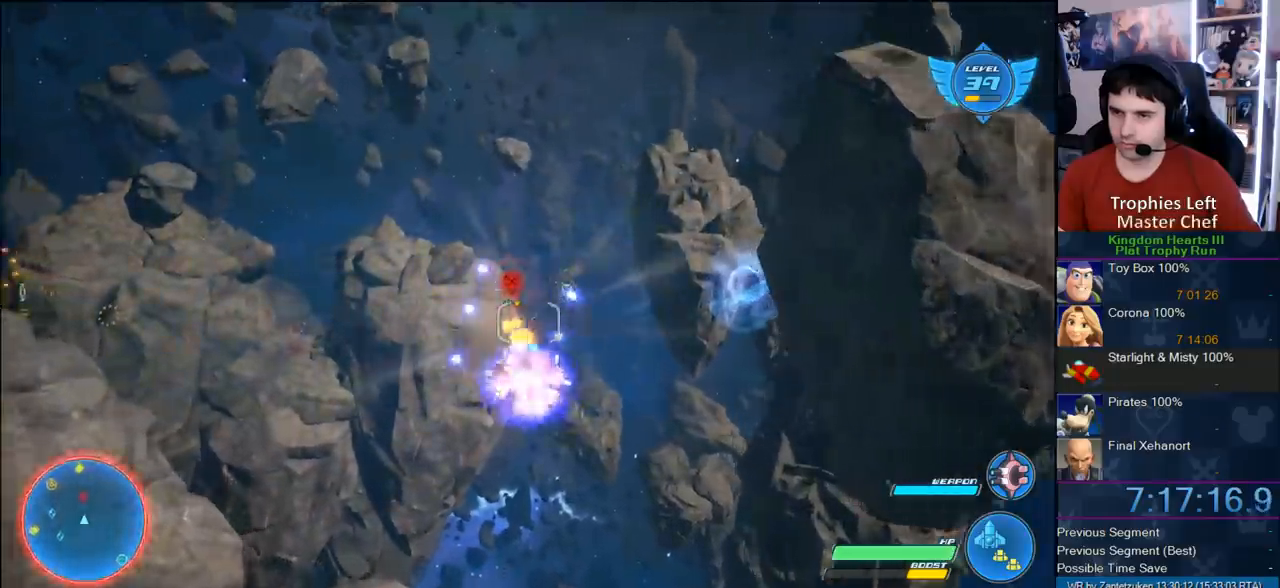
{"buttons": ["R2"], "left_stick": "center", "right_stick": "center", "events": []}
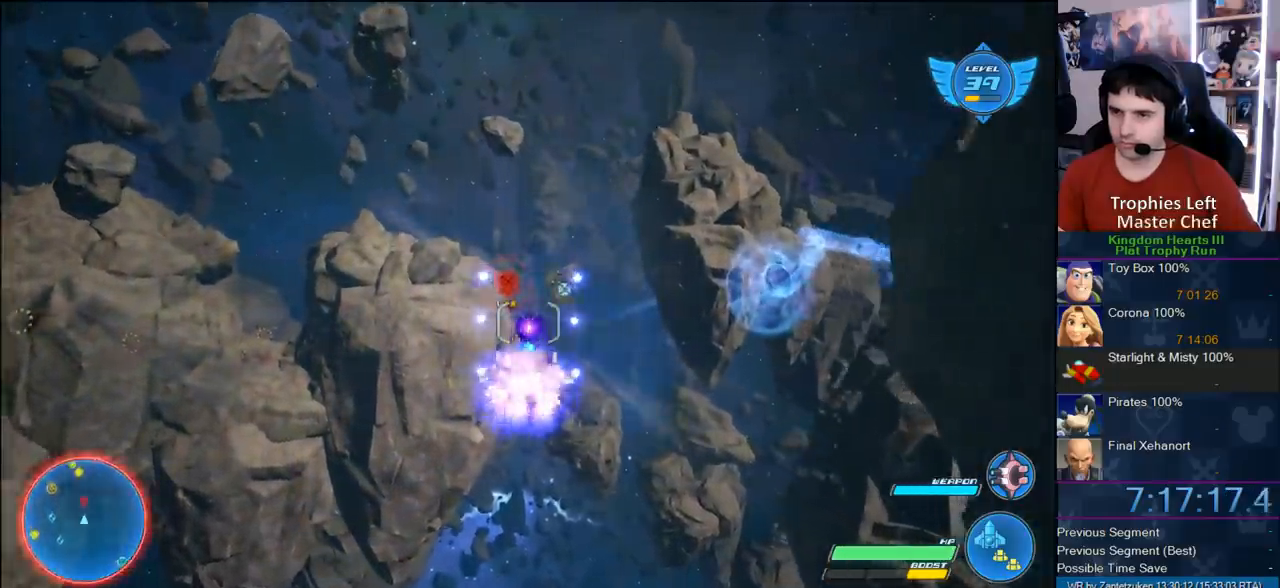
{"buttons": ["R2"], "left_stick": "center", "right_stick": "center", "events": []}
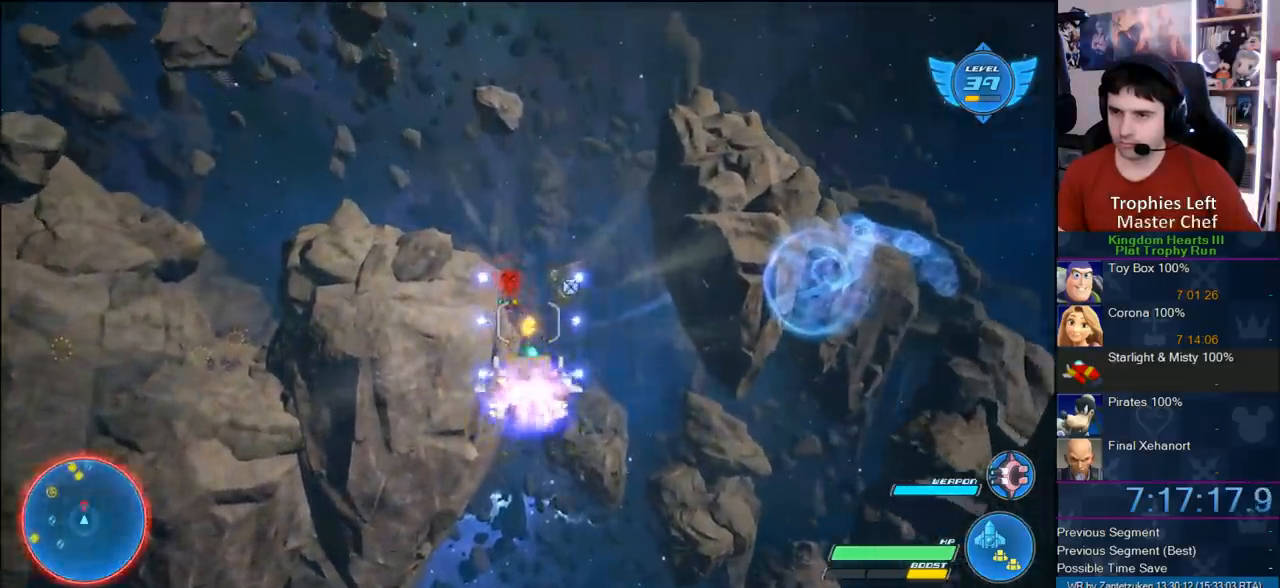
{"buttons": ["CROSS", "R2"], "left_stick": "center", "right_stick": "center", "events": [[300, "left_stick", "up-left"], [317, "CROSS", "down"], [417, "CROSS", "up"], [433, "left_stick", "center"], [483, "CROSS", "down"]]}
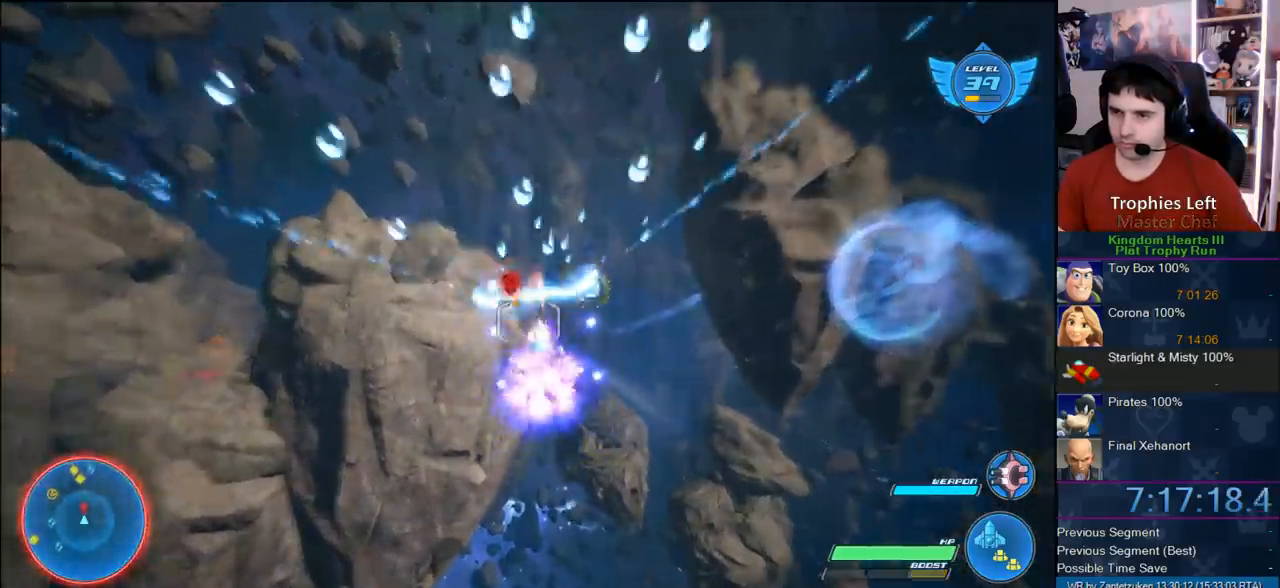
{"buttons": ["R2"], "left_stick": "center", "right_stick": "center", "events": [[67, "CROSS", "up"], [183, "left_stick", "up-left"], [400, "left_stick", "center"]]}
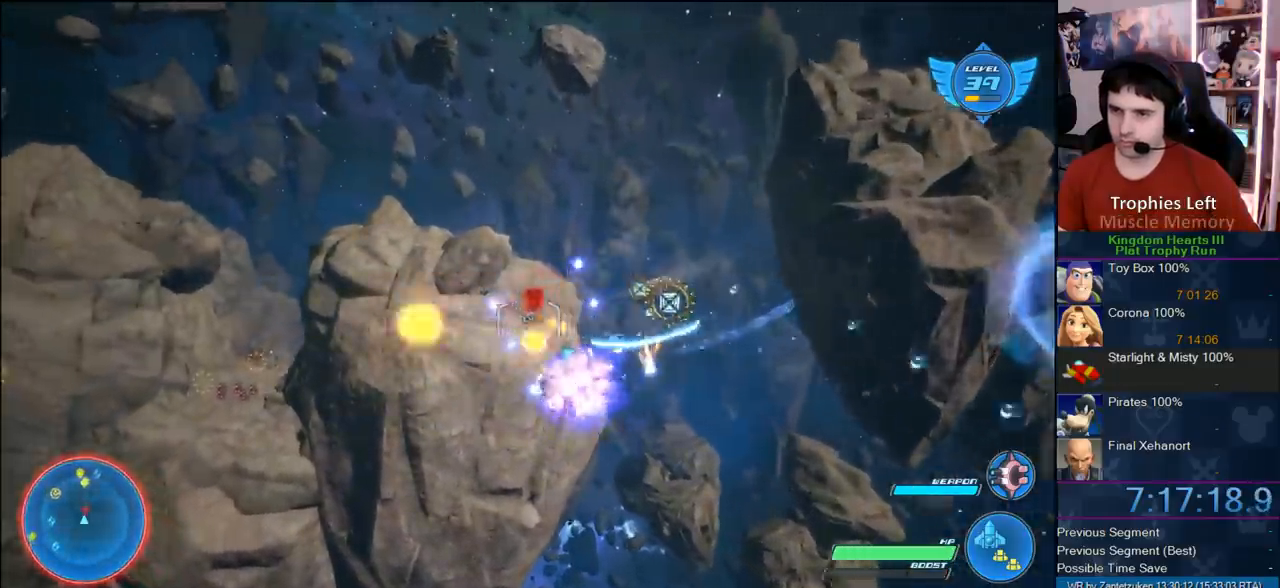
{"buttons": ["R2"], "left_stick": "down-right", "right_stick": "center", "events": [[133, "left_stick", "left"], [317, "left_stick", "center"], [450, "left_stick", "right"], [500, "left_stick", "down-right"]]}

============

Work order:
A faithful reproduction of every entry, with no pictures, is the expected answer.

Task result:
{"buttons": ["R2"], "left_stick": "center", "right_stick": "center", "events": []}
{"buttons": ["R2"], "left_stick": "center", "right_stick": "center", "events": []}
{"buttons": ["CROSS", "R2"], "left_stick": "center", "right_stick": "center", "events": [[300, "left_stick", "up-left"], [317, "CROSS", "down"], [417, "CROSS", "up"], [433, "left_stick", "center"], [483, "CROSS", "down"]]}
{"buttons": ["R2"], "left_stick": "center", "right_stick": "center", "events": [[67, "CROSS", "up"], [183, "left_stick", "up-left"], [400, "left_stick", "center"]]}
{"buttons": ["R2"], "left_stick": "down-right", "right_stick": "center", "events": [[133, "left_stick", "left"], [317, "left_stick", "center"], [450, "left_stick", "right"], [500, "left_stick", "down-right"]]}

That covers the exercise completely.